By Jake Edge
November 7, 2007
An interesting look at the arguments
made by the US Government in a email privacy case serve as yet another
reminder that email is not private. For both technical and, now,
potentially legal reasons, email that you send is not protected from prying
eyes. Even for jurisdictions that have a bit more regard for privacy than
the US does, the cleartext nature of email communication should be enough
incentive to use encryption, at least on sensitive emails. But, even among
highly technical users, email encryption is quite rare.
In the article, attorney Mark Rasch describes what privacy is, from a
constitutional standpoint, as well as the test the US Supreme Court used to
determine privacy rights. "Constitutional privacy" simply governs whether
the government is required to get a warrant before using a particular
piece of evidence against a defendant, which is a bit different than the
usual definition. In the current case, the government seeks to introduce
email that it gathered without a warrant – its claim is that none is
required.
The case that essentially created privacy rights in the US was a 1963 case
involving payphone privacy and the Supreme Court decided on a two question
test to determine whether there was a privacy right or not. Those questions
boil down to whether the person believed what they were doing was private and
whether society as a whole would agree. In the current case, the government
is arguing that because the terms of service (TOS) of an ISP allow the ISP to
monitor email, anyone using that service has no reasonable expectation of
privacy. Thus, a subpoena, rather than a warrant, is all that is required to
use the defendant's email against him.
A subpoena is much easier to get, with much less specificity about what
kind of evidence is being sought.
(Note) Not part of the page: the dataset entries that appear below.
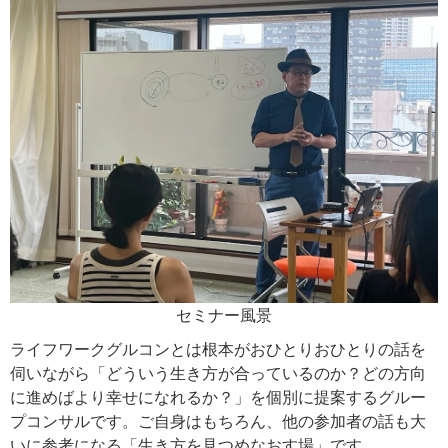
セミナー風景
ライフワークグルコンとは根本がおひとりおひとりの話を
伺いながら「どういう生き方が合っているのか？どの方向
に進めばより幸せになれるか？」を個別に提案するグルー
プコンサルです。ご自身はもちろん、他の参加者の話も大
いに参考になる「生き方を見つめなおす場」です。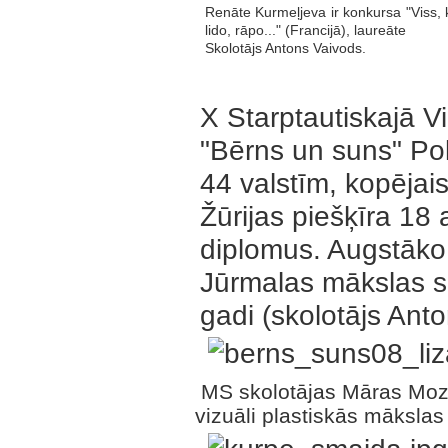
Renāte Kurmeļjeva ir konkursa "Viss, 
lido, rāpo..." (Francijā), laureāte
Skolotājs Antons Vaivods.
X Starptautiskajā V
"Bērns un suns" Pol
44 valstīm, kopējais
Žūrijas piešķīra 1
diplomus. Augstāk
Jūrmalas mākslas s
gadi (skolotājs Ant
MS skolotājas Māras Mozg
vizuāli plastiskās māksla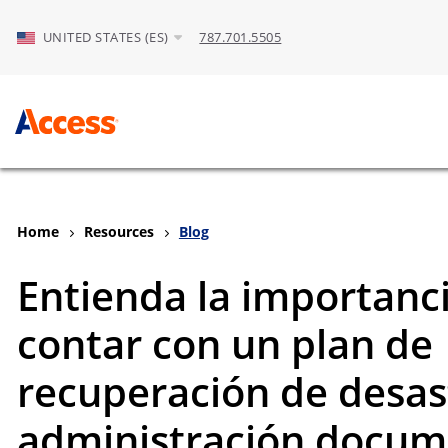
Skip to Main Content
UNITED STATES (ES)
787.701.5505
Home
Resources
Blog
Entienda la importanc
contar con un plan de
recuperación de desast
administración docum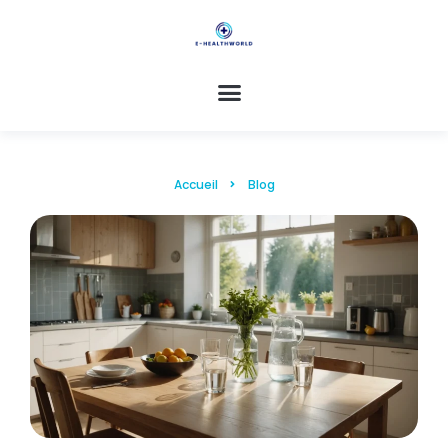
Accueil
Blog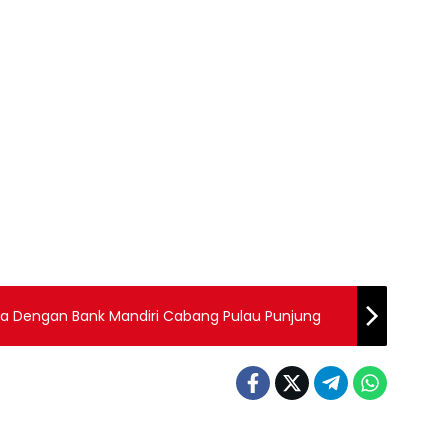
a Dengan Bank Mandiri Cabang Pulau Punjung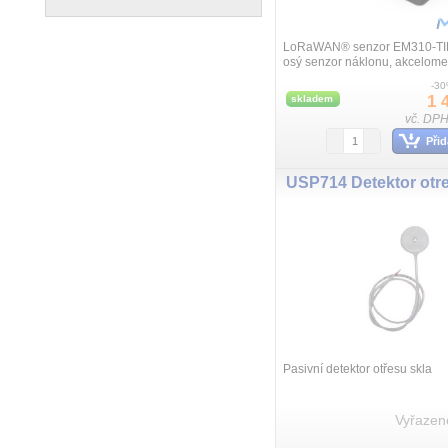
LoRaWAN® senzor EM310-TIL
osý senzor náklonu, akcelomet
mAh Li-SOCL2 bat,NFC, IP67
-3
1 
skladem
vč. DPH
Přid
USP714 Detektor otre
Pasivní detektor otřesu skla
Vyřazen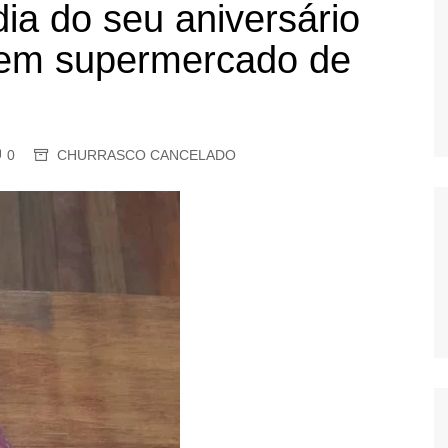
a do seu aniversário
OS
a em supermercado de
AS
GERBI
IÚNA
0
CHURRASCO CANCELADO
UAÇU
RIM
A
RA
O PRETO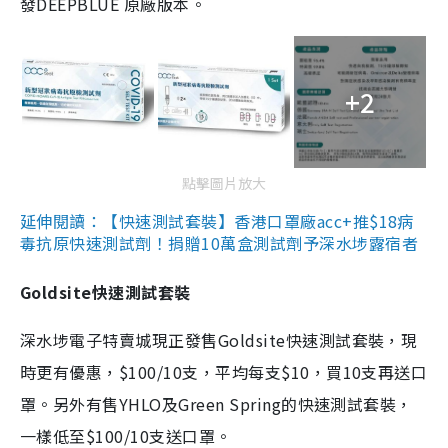
發DEEPBLUE 原廠版本。
+2
點擊圖片放大
延伸閱讀：【快速測試套裝】香港口罩廠acc+推$18病
毒抗原快速測試劑！捐贈10萬盒測試劑予深水埗露宿者
Goldsite快速測試套裝
深水埗電子特賣城現正發售Goldsite快速測試套裝，現
時更有優惠，$100/10支，平均每支$10，買10支再送口
罩。另外有售YHLO及Green Spring的快速測試套裝，
一樣低至$100/10支送口罩。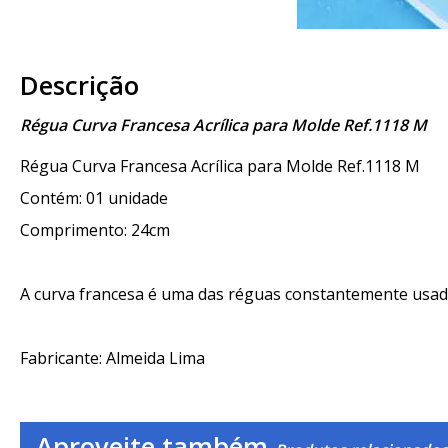
Descrição
Régua Curva Francesa Acrílica para Molde Ref.1118 M
Régua Curva Francesa Acrílica para Molde Ref.1118 M
Contém: 01 unidade
Comprimento: 24cm
A curva francesa é uma das réguas constantemente usad
Fabricante: Almeida Lima
Aproveite também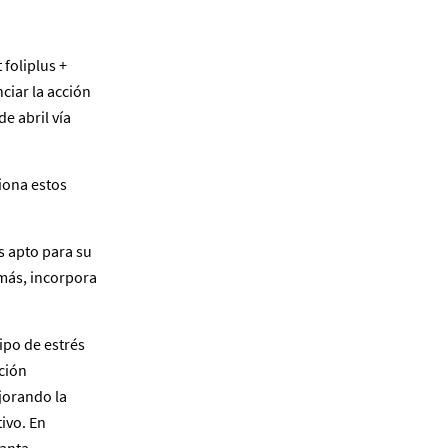
 foliplus +
iar la acción
e abril vía
iona estos
 apto para su
emás, incorpora
ipo de estrés
ción
ejorando la
ivo. En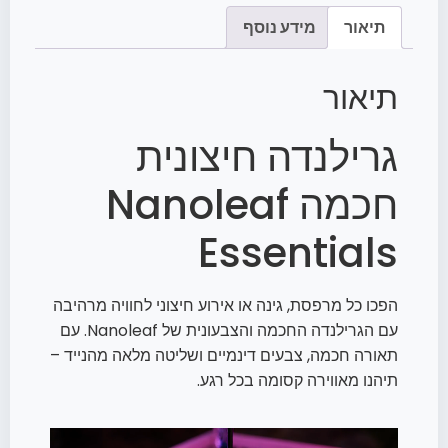
תיאור
מידע נוסף
תיאור
גרילנדה חיצונית
חכמה Nanoleaf
Essentials
הפכו כל מרפסת, גינה או אירוע חיצוני לחוויה מרהיבה
עם הגרילנדה החכמה והצבעונית של Nanoleaf. עם
תאורה חכמה, צבעים דינמיים ושליטה מלאה מהנייד –
תיהנו מאווירה קסומה בכל רגע.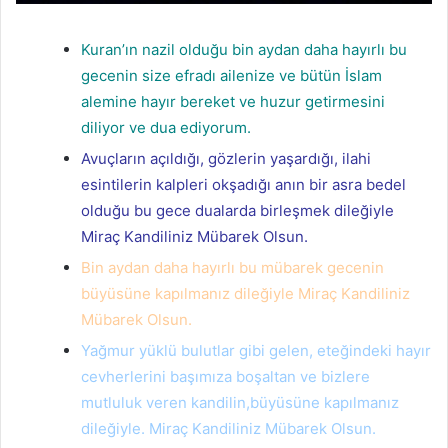
Kuran’ın nazil olduğu bin aydan daha hayırlı bu
gecenin size efradı ailenize ve bütün İslam
alemine hayır bereket ve huzur getirmesini
diliyor ve dua ediyorum.
Avuçların açıldığı, gözlerin yaşardığı, ilahi
esintilerin kalpleri okşadığı anın bir asra bedel
olduğu bu gece dualarda birleşmek dileğiyle
Miraç Kandiliniz Mübarek Olsun.
Bin aydan daha hayırlı bu mübarek gecenin
büyüsüne kapılmanız dileğiyle Miraç Kandiliniz
Mübarek Olsun.
Yağmur yüklü bulutlar gibi gelen, eteğindeki hayır
cevherlerini başımıza boşaltan ve bizlere
mutluluk veren kandilin,büyüsüne kapılmanız
dileğiyle. Miraç Kandiliniz Mübarek Olsun.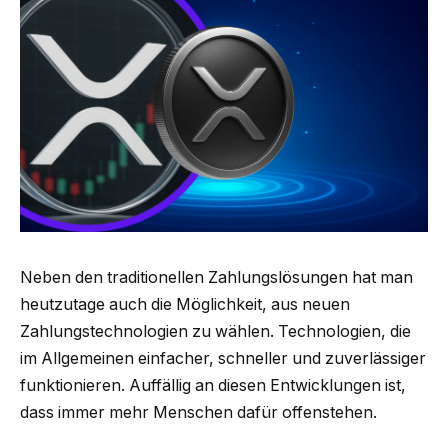
Neben den traditionellen Zahlungs­lösungen hat man
heutzutage auch die Möglichkeit, aus neuen
Zahlungstechnologien zu wählen. Technologien, die
im Allgemeinen einfacher, schneller und zuverlässiger
funktionieren. Auffällig an diesen Entwicklungen ist,
dass immer mehr Menschen dafür offenstehen.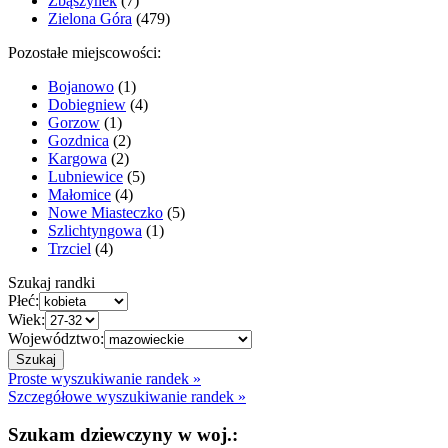
Zbąszynek
(7)
Zielona Góra
(479)
Pozostałe miejscowości:
Bojanowo
(1)
Dobiegniew
(4)
Gorzow
(1)
Gozdnica
(2)
Kargowa
(2)
Lubniewice
(5)
Małomice
(4)
Nowe Miasteczko
(5)
Szlichtyngowa
(1)
Trzciel
(4)
Szukaj randki
Płeć:
Wiek:
Województwo:
Proste wyszukiwanie randek »
Szczegółowe wyszukiwanie randek »
Szukam dziewczyny w woj.: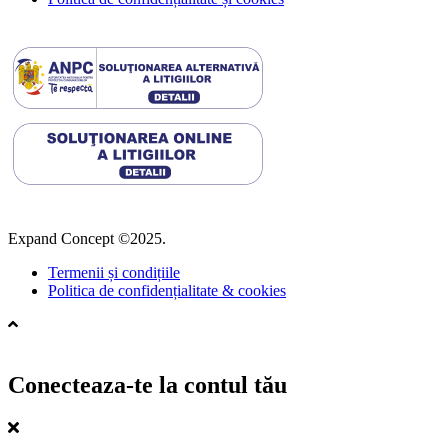
Expand Concept ©2025.
Termenii și condițiile
Politica de confidențialitate & cookies
Conecteaza-te la contul tău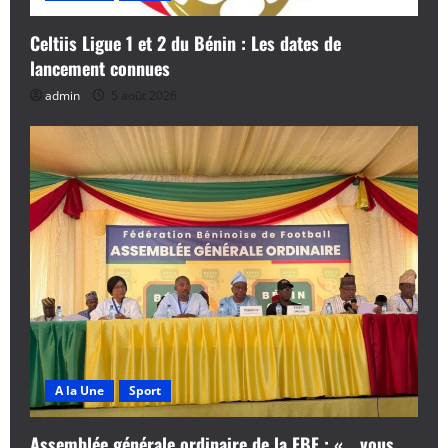
Celtiis Ligue 1 et 2 du Bénin : Les dates de
lancement connues
admin
5 août 2026
A la Une
Sport
Assemblée générale ordinaire de la FBF : « …vous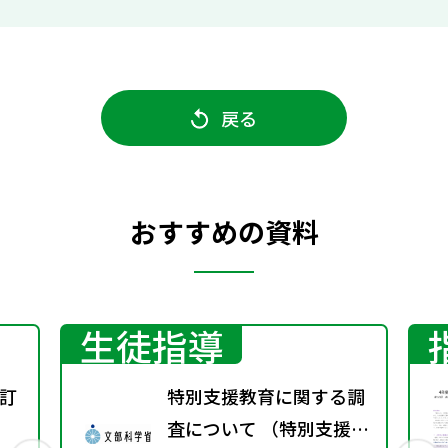
戻る
おすすめの資料
生徒指導
訂
特別支援教育に関する調
査について （特別支援教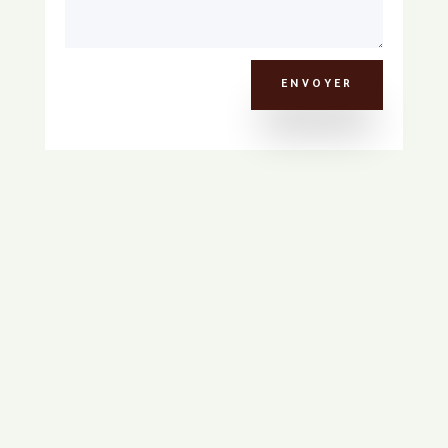
ENVOYER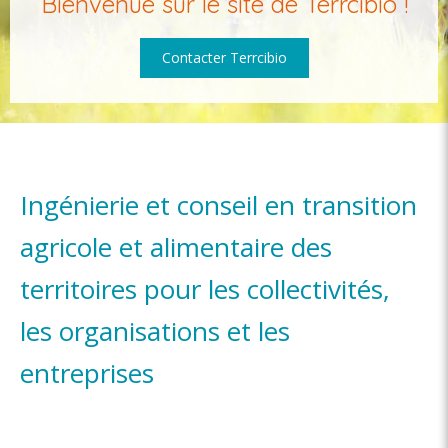
Bienvenue sur le site de Terrcibio !
Contacter Terrcibio
Ingénierie et conseil en transition
agricole et alimentaire des
territoires pour les collectivités,
les organisations et les
entreprises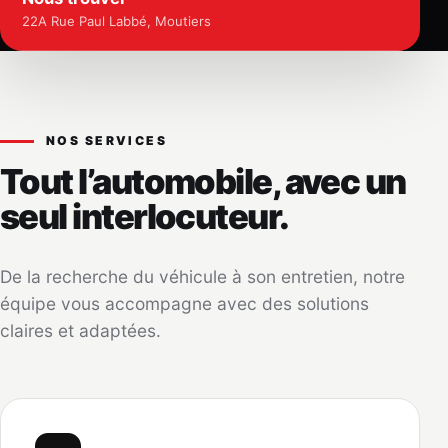
22A Rue Paul Labbé, Moutiers
NOS SERVICES
Tout l’automobile, avec un
seul interlocuteur.
De la recherche du véhicule à son entretien, notre
équipe vous accompagne avec des solutions
claires et adaptées.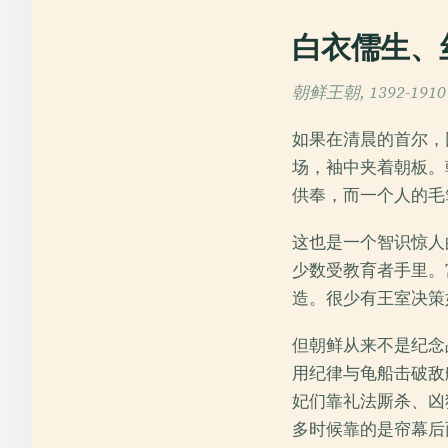
白衣儒生、
朝鲜王朝, 1392-1910
如果在清晨的首尔，
场，袖中夹着朝板。
供奉，而一个人的毛
这也是一个智识惊人的
少数受教育者手里。
造。很少有王室决策
但朝鲜从来不是纪念
用纪律与龟船击破敌
妃们靠礼法厮杀、凶
多时候靠的是帘幕后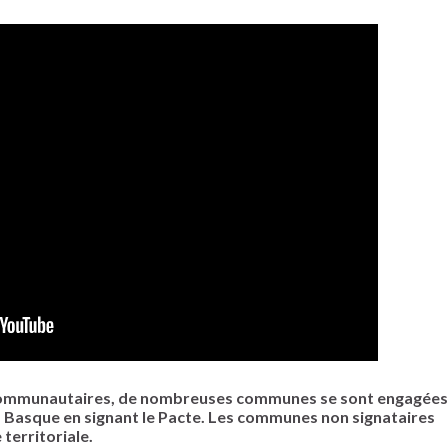
t communautaires, de nombreuses communes se sont engagées
Basque en signant le Pacte. Les communes non signataires
territoriale.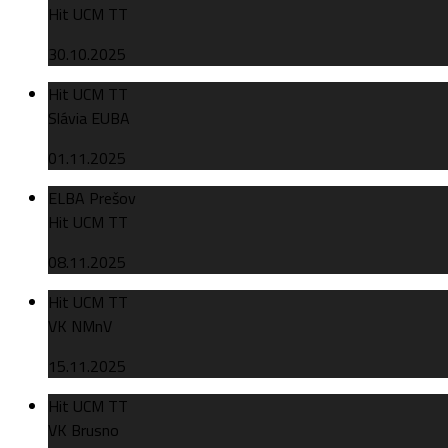
Hit UCM TT
30.10.2025
Hit UCM TT
Slávia EUBA
01.11.2025
ELBA Prešov
Hit UCM TT
08.11.2025
Hit UCM TT
VK NMnV
15.11.2025
Hit UCM TT
VK Brusno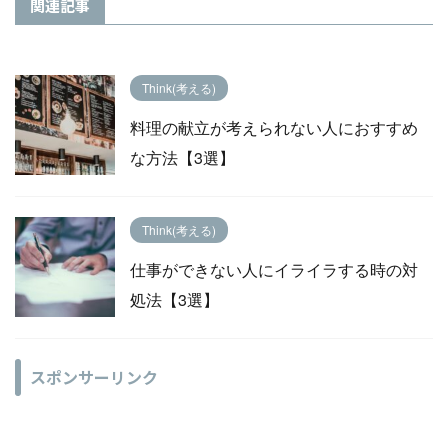
関連記事
Think(考える)
料理の献立が考えられない人におすすめ
な方法【3選】
Think(考える)
仕事ができない人にイライラする時の対
処法【3選】
スポンサーリンク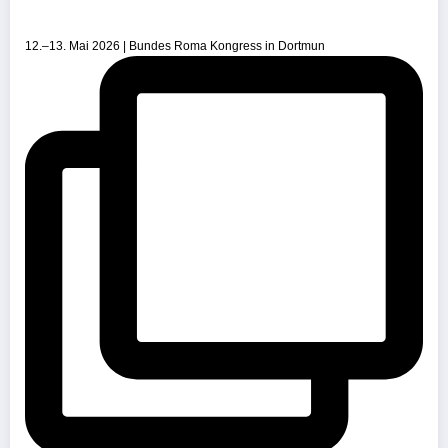
12.–13. Mai 2026 | Bundes Roma Kongress in Dortmun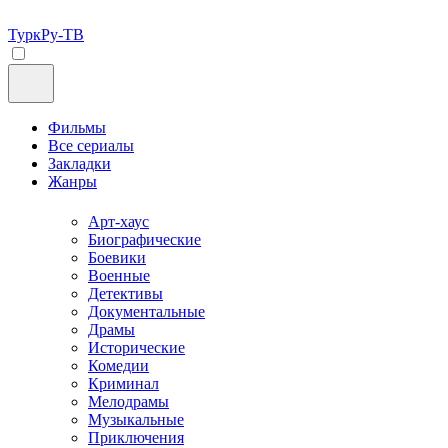
ТуркРу-ТВ
Фильмы
Все сериалы
Закладки
Жанры
Арт-хаус
Биографические
Боевики
Военные
Детективы
Документальные
Драмы
Исторические
Комедии
Криминал
Мелодрамы
Музыкальные
Приключения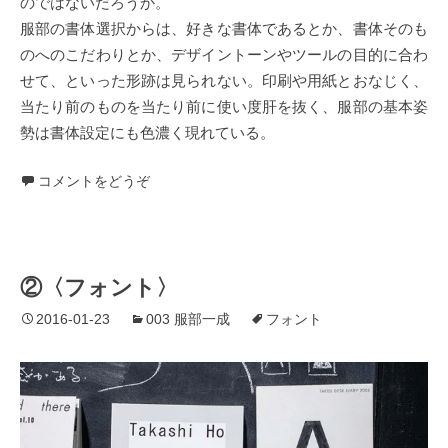
のではないだろうか。
服部の書体選択からは、好きな書体であるとか、書体そのも
のへのこだわりとか、デザイントーンやツールの目的に合わ
せて、といった形跡は見られない。印刷や用紙とおなじく、
当たり前のものを当たり前に使い度肝を抜く、服部の基本姿
勢は書体設定にも色濃く現れている。
コメントをどうぞ
②〈フォント〉
2016-01-23
003 服部一成
フォント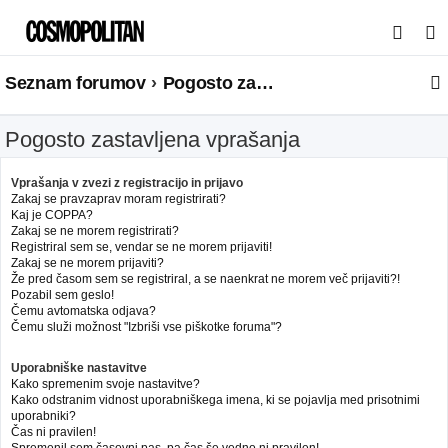
I
s
Seznam forumov
Pogosto zastavljena vprašanja
k
a
Pogosto zastavljena vprašanja
n
j
Vprašanja v zvezi z registracijo in prijavo
e
Zakaj se pravzaprav moram registrirati?
Kaj je COPPA?
Zakaj se ne morem registrirati?
Registriral sem se, vendar se ne morem prijaviti!
Zakaj se ne morem prijaviti?
Že pred časom sem se registriral, a se naenkrat ne morem več prijaviti?!
Pozabil sem geslo!
Čemu avtomatska odjava?
Čemu služi možnost "Izbriši vse piškotke foruma"?
Uporabniške nastavitve
Kako spremenim svoje nastavitve?
Kako odstranim vidnost uporabniškega imena, ki se pojavlja med prisotnimi
uporabniki?
Čas ni pravilen!
Spremenil sem časovni pas, pa čas še vedno ni pravilen!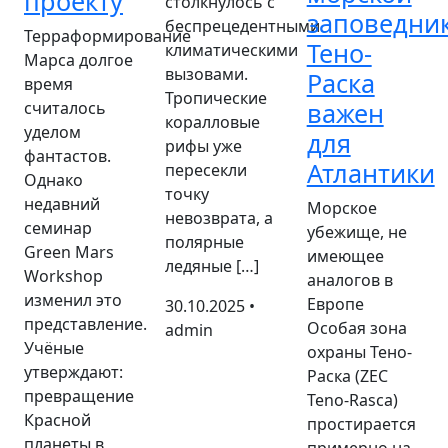
проекту
столкнулось с
заповедни
беспрецедентными
Терраформирование
Тено-
климатическими
Марса долгое
вызовами.
Раска
время
Тропические
важен
считалось
коралловые
уделом
для
рифы уже
фантастов.
Атлантики
пересекли
Однако
точку
недавний
Морское
невозврата, а
семинар
убежище, не
полярные
Green Mars
имеющее
ледяные […]
Workshop
аналогов в
изменил это
Европе
30.10.2025 •
представление.
Особая зона
admin
Учёные
охраны Тено-
утверждают:
Раска (ZEC
превращение
Teno-Rasca)
Красной
простирается
планеты в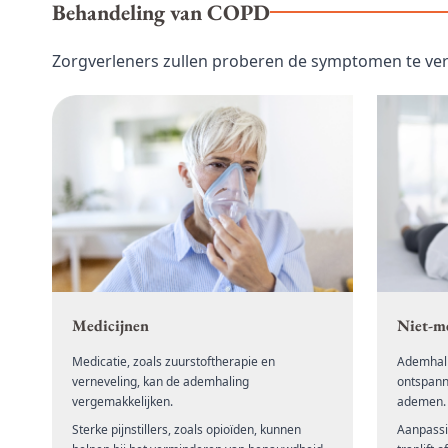
Behandeling van COPD
Zorgverleners zullen proberen de symptomen te ver
Medicijnen
Niet-m
Medicatie, zoals zuurstoftherapie en
Ademhali
verneveling, kan de ademhaling
ontspann
vergemakkelijken.
ademen.
Sterke pijnstillers, zoals opioïden, kunnen
Aanpassi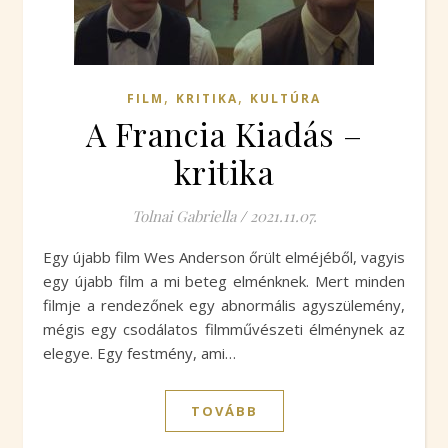
,
,
FILM
KRITIKA
KULTÚRA
A Francia Kiadás –
kritika
Tolnai Gabriella
/
2021.11.07.
Egy újabb film Wes Anderson őrült elméjéből, vagyis
egy újabb film a mi beteg elménknek. Mert minden
filmje a rendezőnek egy abnormális agyszülemény,
mégis egy csodálatos filmművészeti élménynek az
elegye. Egy festmény, ami…
TOVÁBB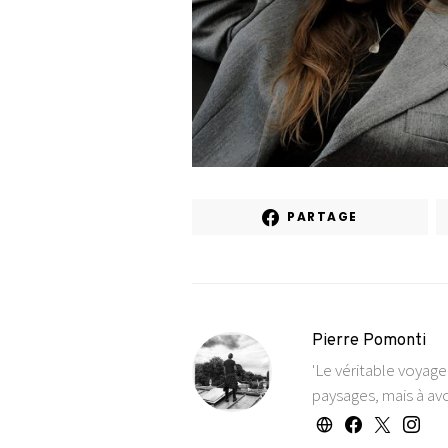
PARTAGE
Pierre Pomonti
'Le véritable voyag
paysages, mais à avo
A prosecutor could subpoena someone's
entire stored email archive from an ISP, but a warrant would need to
indicate what kind of evidence, for which alleged crimes, was being
sought. Email that was evidence of a different crime would not be
admissible. At least in theory.
This would appear to be an end run around the Electronic Communications Privacy
Act (ECPA), which was passed to specifically protect electronic
communications in the same way that telephone calls are protected. The
current administration's assault on telephone privacy notwithstanding, ECPA
clearly extends the wiretapping laws and warrant requirements into the
realm of internet communications. A regulation
passed by Congress can add additional privacy safeguards, beyond what the
Supreme Court decided, as long as the safeguards are not unconstitutional
themselves. How the Justice Department intends to circumvent ECPA is not
clear, but hopefully the defendant's lawyers and the judge won't ignore it
as well as the Justice Department has. A decision in the case is still
pending.
Perhaps the most chilling portion of the government's argument is that it
didn't even need a subpoena; that the email could be introduced as evidence
no matter how it was acquired. Their argument once again rests on
the TOS that folks agree to with their email providers (ISPs or on-line
services like GMail), which, because it gives the provider the right to
look at the email, makes email inherently non-private. So the government
can collect it in secret rooms at AT&T and use it as they see fit. That's
not quite how they put it in their arguments, but that is the upshot.
With luck, the courts will see things just a tad differently, especially in
light of ECPA. This will hopefully leave us with only the technical side of
email privacy to deal with. For that, there are plenty of tools available,
they just don't seem to see much use.
Most modern mail user agents have some kind of encryption capability,
usually in the form of an OpenPGP (RFC 2440)
compliant message handler. This open encryption standard has been around
for a long time, is well-supported, and not too terribly difficult to use.
So why do the vast majority of emails go out unencrypted?
There are a number of reasons, probably. For one thing, the vast majority
of email is spam these days; encryption probably lessens their impact,
though it may help them avoid spam filters in the future. Of the rest,
most of what is sent as email probably doesn't seem to require much in the
way of privacy. Some of it is going to public mailing lists, others are
reminding the spouse to get milk on the way home, and the rest is one of
several bad jokes that have now been forwarded enough times that the
indentation level puts the actual text on a monitor next door. But, seriously, it is
only a small subset of email that needs encryption.
Even that small subset is probably not encrypted, at least in the author's
experience. Certainly the Tor
eavesdropping exercise indicated that even governments tend not to use
encryption for at least some of their diplomatic traffic. It almost
certainly comes down to convenience; dealing with keys, key exchanges, and
key management is more trouble than it is worth. Unfortunately, there is
no silver bullet solution to that problem; in order to have good
encryption, you must have good keys.
Encrypted email should be fairly private, but it is certainly not
bulletproof. Because it is so rarely used today, sending encrypted email
might attract unwanted attention from entities monitoring internet
traffic. But, as long as both parties maintain the secrecy of their keys,
possibly under the threat of imprisonment for contempt of court, there is
no known method for decrypting the message in a reasonable timeframe
(key-length and cipher-strength dependent, of course). If we really want
privacy for our emails, encryption is the right path.